During the funeral rites ceremony which was held under strict COVID-19 protocols, leaders who turned up described Koinange as a champion of peace citing his contribution to the South Sudan peace negotiations.
A stickler for rule and order, his burial, with the 72-hour limit set by the Government, followed the laid down Covid-19 burial protocol to the letter.
Leaders termed his death as a big blow to the country’s peace process and especially the Building Bridges Initiate (BBI) process.
President Uhuru Kenyatta was represented by his brother Muhoho Kenyatta who underscored the bond between Koinange’s family and that of the late Jomo Kenyatta.
From his family to the parliamentary leaders who were present led by National Assembly Speaker Justin Muturi, the short event saw everyone who paid tribute to the late MP recount how the former legislator provided solutions to almost every problem taken to him.
His widows June and Mary praised him as a loving and caring spouse who was born again and cared about everyone.
“He genuinely cared for people he knew and even the ones he didn’t know.
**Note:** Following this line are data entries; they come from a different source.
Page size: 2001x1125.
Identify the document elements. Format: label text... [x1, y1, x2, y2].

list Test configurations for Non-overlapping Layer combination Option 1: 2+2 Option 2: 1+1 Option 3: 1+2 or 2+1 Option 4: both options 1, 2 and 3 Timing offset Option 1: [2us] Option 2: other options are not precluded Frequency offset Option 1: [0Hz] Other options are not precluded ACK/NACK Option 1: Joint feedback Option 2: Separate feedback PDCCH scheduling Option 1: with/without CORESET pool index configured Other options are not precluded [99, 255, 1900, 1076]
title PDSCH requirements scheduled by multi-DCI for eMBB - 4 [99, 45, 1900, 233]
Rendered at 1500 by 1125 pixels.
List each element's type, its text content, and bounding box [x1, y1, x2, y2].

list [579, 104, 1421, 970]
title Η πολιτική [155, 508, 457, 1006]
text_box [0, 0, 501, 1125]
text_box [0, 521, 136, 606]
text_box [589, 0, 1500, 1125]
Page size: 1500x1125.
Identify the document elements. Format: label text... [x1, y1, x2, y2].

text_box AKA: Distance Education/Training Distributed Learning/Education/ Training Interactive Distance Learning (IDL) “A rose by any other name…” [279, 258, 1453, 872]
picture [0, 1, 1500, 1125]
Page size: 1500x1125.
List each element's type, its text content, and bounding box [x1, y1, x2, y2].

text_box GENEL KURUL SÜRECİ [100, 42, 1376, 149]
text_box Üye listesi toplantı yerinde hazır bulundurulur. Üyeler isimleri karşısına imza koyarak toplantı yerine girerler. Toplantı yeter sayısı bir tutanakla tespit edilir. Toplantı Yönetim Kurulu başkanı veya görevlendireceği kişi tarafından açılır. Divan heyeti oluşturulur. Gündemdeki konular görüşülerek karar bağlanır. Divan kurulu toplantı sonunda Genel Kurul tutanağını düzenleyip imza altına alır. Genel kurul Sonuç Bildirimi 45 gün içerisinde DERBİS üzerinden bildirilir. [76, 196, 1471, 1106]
I promise to continue helping those the foundation he had started was helping,” said Mary as she thanked President Kenyatta for bestowing to her husband the enormous task of chairing the security committee in the National Assembly.
His daughter Muthoni praised him recounting his last three weeks which he spent hunting the family.
“He was born again and he dedicated his time, life, and money to God. Together we founded the Video Track Revival, a video library at Hurlingham that later became a ministry,” said Muthoni, recognising Koinange’s key role as a member of the Parliamentary Prayer Group that leads the annual prayer day.
She added: “I choose to celebrate my father. His greatest attribute during his last days was to unify the two families. This day is a celebration of life and the good things he did for us and the rest of the community.”
Raila’s brother Oburu Oginga was also present at the funeral.
“Koinange was in the forefront in supporting BBI and Raila was his close friend. We worked together for a very long and was been at the forefront campaigning for BBI and the ‘handshake’. We won’t forget him for the good things he did to unite the country,” said Oburu.
Members of the public lined up along the road leading to his home to give their last respects as the hearse carrying his remains made way to his final resting place.
The hearse was escorted by police outriders.
Apart from family members, dignitaries, and MPs, no one else was allowed access to the home. Even journalists who were covering the event had to it from a distance.
The road leading to his home was recarpeted. Inside the compound, there were only two tents with seats arranged in line with the covid-19 one-metre rue.
Koinange died of Covid-19 complications on March 31, while receiving treatment at Nairobi Hospital. He was serving his second term in Parliament.
Born in 1949, the late MP had worked in the Ministry of Labour, had a short stint in clearing and forwarding business after which he joined politics in the footsteps of his famous grandfather and uncle, Mbiyu Koinange.
Unassuming, and described by many as a gentle giant, the late Koinange was a silent mover of affairs in Kenya. To his family, however, Koinange was a simple family man.